(What to do): Can you return the entire "Taking a risk" essay below, word for word?

:: Document passage

Taking a risk

For most of my life I was decidedly risk averse. I looked for certainty and security, but I was frightened that if I took the wrong decision it would backfire and terrible things would happen. I was moribund by fear. Lately I have discovered that if you never take a risk then life may well pass you by. Opportunities will fall in the lap of others and you will be left wondering; What if?

I was just 21 when I married my childhood sweetheart. It was what was expected since we had already been together for 5 years. I had an inkling that this wasn’t going to be the best choice, but how do you get out of such a thing when everyone is in full preparation mode. I’m not saying we weren’t happy, because we were, for a while. But in hindsight it set me up for what was to come.

We waited to have children firstly because we were young and I was starting my nursing career. But mainly we wanted to be more financially stable. We only had one child because the level of financial stability required never actually happened. Plus, I didn’t trust my husband by then since he had already had an affair.

Speaking of which, I didn’t throw him out when he had the affair since I was frightened of being alone. Worried about what others would think or say.

::::
:: Provided information

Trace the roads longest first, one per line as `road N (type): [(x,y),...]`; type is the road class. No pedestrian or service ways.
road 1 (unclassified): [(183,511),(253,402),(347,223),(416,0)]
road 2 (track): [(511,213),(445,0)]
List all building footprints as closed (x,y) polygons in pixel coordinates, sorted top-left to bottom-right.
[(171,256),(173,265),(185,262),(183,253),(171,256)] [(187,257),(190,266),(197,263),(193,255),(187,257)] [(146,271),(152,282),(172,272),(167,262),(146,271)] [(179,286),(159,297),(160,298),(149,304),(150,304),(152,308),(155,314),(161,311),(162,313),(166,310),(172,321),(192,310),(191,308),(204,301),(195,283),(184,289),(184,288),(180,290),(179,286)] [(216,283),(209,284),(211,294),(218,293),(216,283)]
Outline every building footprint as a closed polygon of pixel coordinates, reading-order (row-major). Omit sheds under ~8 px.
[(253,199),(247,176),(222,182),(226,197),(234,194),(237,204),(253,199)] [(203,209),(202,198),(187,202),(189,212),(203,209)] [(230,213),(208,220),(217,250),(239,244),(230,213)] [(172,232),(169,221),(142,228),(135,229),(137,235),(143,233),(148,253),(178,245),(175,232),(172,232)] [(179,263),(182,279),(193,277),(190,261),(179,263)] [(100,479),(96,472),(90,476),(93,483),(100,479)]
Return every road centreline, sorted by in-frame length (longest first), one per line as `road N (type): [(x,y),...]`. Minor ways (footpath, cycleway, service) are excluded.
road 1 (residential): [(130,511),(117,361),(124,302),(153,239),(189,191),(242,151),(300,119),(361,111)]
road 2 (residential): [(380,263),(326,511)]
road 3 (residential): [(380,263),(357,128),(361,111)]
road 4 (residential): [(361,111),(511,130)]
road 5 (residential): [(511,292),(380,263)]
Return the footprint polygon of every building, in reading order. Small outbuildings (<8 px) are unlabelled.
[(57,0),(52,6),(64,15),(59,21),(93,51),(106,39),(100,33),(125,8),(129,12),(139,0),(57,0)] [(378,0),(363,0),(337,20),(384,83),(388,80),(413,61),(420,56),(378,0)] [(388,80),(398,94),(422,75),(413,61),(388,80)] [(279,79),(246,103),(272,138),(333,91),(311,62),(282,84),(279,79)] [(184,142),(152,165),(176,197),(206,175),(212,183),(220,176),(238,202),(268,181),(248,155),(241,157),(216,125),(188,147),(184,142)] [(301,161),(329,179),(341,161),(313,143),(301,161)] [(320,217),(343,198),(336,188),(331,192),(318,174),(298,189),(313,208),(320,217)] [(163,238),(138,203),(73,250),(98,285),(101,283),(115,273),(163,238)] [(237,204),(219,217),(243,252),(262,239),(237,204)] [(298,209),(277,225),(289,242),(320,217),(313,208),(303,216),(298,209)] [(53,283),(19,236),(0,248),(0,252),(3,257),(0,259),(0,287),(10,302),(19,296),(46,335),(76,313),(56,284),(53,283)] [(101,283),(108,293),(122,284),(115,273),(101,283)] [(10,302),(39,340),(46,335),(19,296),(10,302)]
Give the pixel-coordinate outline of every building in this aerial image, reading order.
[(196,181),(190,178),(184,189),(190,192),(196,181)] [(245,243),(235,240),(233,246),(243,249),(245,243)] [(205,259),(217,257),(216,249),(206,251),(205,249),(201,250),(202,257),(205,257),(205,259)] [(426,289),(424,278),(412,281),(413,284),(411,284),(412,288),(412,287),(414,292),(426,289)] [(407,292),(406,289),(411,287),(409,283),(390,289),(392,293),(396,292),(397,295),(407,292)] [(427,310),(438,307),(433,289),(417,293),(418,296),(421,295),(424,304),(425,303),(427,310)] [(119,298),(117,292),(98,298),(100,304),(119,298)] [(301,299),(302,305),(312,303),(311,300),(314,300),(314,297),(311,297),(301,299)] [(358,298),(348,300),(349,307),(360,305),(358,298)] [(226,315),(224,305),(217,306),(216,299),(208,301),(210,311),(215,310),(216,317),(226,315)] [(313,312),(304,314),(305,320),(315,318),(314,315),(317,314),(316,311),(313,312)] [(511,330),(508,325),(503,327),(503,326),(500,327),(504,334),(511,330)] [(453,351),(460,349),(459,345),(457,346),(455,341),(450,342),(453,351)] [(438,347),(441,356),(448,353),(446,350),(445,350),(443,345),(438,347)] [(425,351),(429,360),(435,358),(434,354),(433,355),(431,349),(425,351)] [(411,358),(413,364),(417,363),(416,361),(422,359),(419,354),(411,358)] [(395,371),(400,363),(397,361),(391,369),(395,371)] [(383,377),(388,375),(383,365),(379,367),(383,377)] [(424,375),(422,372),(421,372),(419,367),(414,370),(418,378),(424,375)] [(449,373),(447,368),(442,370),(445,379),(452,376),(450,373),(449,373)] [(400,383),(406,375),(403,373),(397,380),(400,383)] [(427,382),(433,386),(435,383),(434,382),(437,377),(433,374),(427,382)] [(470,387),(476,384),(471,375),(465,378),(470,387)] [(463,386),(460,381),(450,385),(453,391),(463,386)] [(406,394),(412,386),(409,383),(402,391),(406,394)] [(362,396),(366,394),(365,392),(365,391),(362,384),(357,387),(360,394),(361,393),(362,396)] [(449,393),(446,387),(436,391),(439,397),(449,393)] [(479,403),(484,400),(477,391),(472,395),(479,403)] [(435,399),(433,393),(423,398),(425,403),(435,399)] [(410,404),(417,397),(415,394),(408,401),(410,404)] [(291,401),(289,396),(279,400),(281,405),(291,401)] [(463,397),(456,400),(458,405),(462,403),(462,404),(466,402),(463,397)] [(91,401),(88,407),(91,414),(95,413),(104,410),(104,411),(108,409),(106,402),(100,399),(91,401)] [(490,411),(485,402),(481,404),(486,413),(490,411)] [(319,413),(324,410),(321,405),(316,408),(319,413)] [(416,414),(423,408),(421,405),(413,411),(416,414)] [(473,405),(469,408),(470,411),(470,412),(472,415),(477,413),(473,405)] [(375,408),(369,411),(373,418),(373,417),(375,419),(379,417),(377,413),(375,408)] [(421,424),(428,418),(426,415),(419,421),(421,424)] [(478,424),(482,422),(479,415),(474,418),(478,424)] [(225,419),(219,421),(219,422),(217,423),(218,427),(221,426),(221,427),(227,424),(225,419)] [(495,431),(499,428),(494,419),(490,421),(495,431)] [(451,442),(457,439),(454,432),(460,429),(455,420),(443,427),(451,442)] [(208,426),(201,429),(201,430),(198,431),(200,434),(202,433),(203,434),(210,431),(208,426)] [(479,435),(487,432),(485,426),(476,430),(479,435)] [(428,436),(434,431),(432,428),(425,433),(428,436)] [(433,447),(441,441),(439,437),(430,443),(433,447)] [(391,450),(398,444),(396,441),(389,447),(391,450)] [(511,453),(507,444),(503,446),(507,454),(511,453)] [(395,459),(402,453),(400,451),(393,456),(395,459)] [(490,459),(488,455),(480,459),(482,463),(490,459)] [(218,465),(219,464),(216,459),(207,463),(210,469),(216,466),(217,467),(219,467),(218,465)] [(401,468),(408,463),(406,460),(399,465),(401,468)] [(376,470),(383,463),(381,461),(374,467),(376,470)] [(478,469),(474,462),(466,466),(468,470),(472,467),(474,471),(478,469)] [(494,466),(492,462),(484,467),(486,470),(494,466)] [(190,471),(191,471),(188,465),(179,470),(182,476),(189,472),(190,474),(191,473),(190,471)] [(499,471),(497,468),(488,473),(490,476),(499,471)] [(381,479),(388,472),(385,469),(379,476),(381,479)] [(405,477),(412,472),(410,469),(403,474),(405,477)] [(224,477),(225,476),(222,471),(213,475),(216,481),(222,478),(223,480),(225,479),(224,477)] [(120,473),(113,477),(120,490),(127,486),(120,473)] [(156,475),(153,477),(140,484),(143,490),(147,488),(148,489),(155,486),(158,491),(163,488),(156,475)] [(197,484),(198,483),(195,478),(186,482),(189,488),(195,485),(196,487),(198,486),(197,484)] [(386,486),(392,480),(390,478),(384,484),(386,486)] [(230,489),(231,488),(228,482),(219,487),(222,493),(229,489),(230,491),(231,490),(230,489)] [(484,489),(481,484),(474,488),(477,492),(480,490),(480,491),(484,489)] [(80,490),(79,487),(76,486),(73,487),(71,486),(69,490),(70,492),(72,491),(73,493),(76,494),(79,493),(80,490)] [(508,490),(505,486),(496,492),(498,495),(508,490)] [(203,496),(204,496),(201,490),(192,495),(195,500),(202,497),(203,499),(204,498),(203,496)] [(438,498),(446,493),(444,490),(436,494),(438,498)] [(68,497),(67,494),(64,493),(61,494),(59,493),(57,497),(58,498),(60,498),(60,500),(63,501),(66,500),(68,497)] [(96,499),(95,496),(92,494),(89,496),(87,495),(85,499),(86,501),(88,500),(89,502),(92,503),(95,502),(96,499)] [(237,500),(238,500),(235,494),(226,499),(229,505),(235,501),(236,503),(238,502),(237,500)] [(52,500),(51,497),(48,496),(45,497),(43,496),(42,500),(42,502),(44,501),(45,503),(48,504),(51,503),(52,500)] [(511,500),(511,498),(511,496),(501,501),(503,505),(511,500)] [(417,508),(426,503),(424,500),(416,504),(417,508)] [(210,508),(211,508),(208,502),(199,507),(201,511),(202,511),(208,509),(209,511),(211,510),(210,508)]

::::

(Answer to this exercise):
Taking a risk

For most of my life I was decidedly risk averse. I looked for certainty and security, but I was frightened that if I took the wrong decision it would backfire and terrible things would happen. I was moribund by fear. Lately I have discovered that if you never take a risk then life may well pass you by. Opportunities will fall in the lap of others and you will be left wondering; What if?

I was just 21 when I married my childhood sweetheart. It was what was expected since we had already been together for 5 years. I had an inkling that this wasn’t going to be the best choice, but how do you get out of such a thing when everyone is in full preparation mode. I’m not saying we weren’t happy, because we were, for a while. But in hindsight it set me up for what was to come.

We waited to have children firstly because we were young and I was starting my nursing career. But mainly we wanted to be more financially stable. We only had one child because the level of financial stability required never actually happened. Plus, I didn’t trust my husband by then since he had already had an affair.

Speaking of which, I didn’t throw him out when he had the affair since I was frightened of being alone. Worried about what others would think or say.